■ **Source material**

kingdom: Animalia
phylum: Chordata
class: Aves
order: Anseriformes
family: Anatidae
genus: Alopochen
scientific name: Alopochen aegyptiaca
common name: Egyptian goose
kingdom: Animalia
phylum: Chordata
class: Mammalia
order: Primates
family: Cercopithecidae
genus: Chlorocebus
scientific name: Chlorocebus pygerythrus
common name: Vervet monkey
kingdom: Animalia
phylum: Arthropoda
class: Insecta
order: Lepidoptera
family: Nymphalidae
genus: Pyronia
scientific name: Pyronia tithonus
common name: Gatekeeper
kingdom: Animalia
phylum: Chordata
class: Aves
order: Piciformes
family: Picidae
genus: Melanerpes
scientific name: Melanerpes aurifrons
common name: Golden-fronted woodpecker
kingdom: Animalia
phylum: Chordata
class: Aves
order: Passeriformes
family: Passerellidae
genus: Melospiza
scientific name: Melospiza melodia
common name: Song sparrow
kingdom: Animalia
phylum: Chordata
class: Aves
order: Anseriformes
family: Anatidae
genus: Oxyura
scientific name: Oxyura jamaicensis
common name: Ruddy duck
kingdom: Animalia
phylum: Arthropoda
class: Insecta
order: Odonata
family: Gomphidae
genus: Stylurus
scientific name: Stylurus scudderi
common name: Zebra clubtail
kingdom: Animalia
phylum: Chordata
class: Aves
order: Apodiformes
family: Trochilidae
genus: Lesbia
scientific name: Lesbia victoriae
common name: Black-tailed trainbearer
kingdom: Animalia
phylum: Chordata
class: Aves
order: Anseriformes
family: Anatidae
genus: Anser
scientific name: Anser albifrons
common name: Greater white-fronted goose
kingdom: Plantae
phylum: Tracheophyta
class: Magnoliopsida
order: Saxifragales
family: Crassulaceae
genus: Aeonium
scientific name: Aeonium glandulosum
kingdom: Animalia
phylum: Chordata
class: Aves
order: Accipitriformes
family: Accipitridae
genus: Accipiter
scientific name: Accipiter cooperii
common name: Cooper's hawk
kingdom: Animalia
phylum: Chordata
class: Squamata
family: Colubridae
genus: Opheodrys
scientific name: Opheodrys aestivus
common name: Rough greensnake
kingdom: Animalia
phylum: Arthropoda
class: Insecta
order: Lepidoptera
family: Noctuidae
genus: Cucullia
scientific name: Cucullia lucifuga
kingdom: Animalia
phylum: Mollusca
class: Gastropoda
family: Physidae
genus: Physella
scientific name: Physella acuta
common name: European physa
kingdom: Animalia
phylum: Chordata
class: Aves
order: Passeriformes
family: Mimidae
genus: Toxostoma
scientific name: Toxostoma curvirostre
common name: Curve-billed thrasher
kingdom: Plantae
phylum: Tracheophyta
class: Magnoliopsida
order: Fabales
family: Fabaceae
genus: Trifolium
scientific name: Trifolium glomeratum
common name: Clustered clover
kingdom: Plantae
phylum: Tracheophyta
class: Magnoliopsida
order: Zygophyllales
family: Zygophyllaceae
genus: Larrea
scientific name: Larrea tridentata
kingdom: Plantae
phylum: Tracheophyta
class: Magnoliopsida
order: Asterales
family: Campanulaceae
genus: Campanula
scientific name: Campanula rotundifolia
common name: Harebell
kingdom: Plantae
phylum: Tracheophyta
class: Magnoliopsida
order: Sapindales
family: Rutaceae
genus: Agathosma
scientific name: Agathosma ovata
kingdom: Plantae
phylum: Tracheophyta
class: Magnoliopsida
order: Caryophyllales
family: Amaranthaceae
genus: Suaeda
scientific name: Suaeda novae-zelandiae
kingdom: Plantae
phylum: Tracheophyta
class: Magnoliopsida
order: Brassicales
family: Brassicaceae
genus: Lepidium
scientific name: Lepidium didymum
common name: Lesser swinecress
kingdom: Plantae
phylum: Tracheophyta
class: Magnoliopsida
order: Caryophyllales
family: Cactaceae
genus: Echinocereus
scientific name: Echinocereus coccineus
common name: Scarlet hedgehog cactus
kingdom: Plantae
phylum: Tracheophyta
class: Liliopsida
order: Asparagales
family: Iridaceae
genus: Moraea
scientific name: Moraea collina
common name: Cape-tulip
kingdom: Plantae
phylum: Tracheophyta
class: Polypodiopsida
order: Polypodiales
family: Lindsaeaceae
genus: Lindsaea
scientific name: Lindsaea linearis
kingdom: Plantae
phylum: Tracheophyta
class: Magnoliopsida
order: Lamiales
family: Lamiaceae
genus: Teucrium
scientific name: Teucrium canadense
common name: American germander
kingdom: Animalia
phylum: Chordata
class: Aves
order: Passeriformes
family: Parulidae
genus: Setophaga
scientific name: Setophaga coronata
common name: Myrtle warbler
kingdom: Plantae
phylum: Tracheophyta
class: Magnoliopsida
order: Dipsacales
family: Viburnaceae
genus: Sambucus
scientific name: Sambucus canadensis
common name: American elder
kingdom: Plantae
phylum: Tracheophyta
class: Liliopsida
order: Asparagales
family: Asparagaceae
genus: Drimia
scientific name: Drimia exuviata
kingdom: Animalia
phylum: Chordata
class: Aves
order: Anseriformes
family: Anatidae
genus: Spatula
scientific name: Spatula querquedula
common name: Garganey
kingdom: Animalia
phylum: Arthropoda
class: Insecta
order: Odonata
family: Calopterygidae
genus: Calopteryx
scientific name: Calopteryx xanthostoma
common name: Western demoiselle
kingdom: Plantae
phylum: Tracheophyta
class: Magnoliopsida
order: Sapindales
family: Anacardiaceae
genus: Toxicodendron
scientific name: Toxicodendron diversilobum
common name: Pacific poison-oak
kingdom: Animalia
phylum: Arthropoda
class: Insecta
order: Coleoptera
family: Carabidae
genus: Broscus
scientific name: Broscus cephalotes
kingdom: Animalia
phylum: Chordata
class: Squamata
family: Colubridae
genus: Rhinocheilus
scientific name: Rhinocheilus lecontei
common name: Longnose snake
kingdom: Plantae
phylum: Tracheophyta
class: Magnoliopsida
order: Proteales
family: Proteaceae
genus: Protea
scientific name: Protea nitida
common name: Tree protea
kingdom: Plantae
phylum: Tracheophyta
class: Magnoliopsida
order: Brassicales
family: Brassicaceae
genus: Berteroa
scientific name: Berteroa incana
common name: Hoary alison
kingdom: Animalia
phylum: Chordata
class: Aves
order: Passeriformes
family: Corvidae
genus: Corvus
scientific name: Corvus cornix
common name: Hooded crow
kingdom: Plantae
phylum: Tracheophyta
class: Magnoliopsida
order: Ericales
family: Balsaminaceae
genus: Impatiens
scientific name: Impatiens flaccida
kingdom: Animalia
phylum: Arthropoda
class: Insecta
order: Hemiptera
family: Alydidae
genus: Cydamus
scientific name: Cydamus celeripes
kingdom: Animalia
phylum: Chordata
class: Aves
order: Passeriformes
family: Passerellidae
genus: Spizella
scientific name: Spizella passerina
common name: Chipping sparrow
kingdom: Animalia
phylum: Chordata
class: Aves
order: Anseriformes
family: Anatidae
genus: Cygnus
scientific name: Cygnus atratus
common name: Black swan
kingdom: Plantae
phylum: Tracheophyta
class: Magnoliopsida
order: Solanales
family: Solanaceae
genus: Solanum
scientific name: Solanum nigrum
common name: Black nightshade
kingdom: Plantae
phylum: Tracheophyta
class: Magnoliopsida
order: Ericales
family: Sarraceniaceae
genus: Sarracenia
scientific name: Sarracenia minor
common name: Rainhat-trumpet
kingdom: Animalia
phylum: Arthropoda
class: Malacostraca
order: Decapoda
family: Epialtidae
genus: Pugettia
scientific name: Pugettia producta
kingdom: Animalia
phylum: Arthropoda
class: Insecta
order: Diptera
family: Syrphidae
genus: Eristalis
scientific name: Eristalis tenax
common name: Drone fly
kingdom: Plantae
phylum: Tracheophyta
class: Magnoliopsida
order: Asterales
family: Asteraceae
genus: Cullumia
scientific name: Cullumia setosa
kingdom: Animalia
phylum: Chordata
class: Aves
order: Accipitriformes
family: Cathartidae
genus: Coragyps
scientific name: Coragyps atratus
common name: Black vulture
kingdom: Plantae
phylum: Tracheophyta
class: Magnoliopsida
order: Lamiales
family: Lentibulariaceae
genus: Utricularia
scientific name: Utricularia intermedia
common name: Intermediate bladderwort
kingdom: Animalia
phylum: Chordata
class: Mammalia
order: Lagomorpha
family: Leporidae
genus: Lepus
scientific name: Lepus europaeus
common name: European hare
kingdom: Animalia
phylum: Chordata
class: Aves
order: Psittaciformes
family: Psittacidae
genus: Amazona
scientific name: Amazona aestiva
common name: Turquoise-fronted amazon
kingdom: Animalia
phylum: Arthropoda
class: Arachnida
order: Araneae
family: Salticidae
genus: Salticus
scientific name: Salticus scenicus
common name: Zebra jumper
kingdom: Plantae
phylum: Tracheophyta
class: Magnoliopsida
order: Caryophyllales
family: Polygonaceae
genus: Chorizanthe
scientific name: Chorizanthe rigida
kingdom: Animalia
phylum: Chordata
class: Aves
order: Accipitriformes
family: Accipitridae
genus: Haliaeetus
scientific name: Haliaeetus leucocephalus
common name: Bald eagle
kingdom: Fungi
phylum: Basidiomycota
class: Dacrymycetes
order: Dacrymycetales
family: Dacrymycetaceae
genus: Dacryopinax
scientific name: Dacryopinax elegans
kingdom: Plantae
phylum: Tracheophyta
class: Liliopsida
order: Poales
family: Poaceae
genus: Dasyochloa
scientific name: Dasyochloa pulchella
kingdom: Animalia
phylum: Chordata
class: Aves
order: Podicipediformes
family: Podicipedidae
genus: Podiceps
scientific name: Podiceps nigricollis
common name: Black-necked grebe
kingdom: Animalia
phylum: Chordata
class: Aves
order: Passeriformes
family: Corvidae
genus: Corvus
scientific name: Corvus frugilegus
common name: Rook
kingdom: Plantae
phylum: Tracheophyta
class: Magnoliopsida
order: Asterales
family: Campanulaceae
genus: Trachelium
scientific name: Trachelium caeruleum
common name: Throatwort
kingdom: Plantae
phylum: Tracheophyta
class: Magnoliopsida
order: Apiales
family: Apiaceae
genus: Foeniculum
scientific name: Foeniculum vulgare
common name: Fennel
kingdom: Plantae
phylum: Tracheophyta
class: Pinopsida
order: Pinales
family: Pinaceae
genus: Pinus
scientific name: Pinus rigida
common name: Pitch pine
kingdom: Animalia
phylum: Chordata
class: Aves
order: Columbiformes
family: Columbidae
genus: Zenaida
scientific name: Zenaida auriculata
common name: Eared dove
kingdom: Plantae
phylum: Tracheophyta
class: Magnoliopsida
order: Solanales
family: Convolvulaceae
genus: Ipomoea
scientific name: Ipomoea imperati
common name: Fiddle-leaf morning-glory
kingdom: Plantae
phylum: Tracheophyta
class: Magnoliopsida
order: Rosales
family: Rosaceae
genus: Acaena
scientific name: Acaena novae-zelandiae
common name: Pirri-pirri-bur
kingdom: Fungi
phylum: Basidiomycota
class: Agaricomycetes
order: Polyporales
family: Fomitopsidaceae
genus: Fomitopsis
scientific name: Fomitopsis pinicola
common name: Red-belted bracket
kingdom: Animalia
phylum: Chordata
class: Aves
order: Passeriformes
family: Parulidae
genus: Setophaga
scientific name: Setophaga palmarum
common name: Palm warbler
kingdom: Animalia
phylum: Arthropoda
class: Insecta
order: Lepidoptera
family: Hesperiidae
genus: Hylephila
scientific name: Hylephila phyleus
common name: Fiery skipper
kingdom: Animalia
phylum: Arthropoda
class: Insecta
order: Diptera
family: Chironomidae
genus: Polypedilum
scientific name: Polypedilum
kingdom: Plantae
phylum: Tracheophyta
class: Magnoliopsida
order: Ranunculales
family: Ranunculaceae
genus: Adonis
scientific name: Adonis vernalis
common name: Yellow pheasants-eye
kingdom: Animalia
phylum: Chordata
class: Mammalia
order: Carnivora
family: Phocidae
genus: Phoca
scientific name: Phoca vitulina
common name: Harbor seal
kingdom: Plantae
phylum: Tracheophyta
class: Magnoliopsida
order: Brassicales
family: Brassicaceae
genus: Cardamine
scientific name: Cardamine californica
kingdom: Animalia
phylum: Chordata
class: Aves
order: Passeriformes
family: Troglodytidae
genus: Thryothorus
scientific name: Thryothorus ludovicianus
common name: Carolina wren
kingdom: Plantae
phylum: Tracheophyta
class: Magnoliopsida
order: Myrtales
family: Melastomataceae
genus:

■ **Exercise brief**
Reproduce the material word for word, from its very first line through the line holding "common name: Gatekeeper", with both of those lines included.

■ **Solution to this exercise**
kingdom: Animalia
phylum: Chordata
class: Aves
order: Anseriformes
family: Anatidae
genus: Alopochen
scientific name: Alopochen aegyptiaca
common name: Egyptian goose
kingdom: Animalia
phylum: Chordata
class: Mammalia
order: Primates
family: Cercopithecidae
genus: Chlorocebus
scientific name: Chlorocebus pygerythrus
common name: Vervet monkey
kingdom: Animalia
phylum: Arthropoda
class: Insecta
order: Lepidoptera
family: Nymphalidae
genus: Pyronia
scientific name: Pyronia tithonus
common name: Gatekeeper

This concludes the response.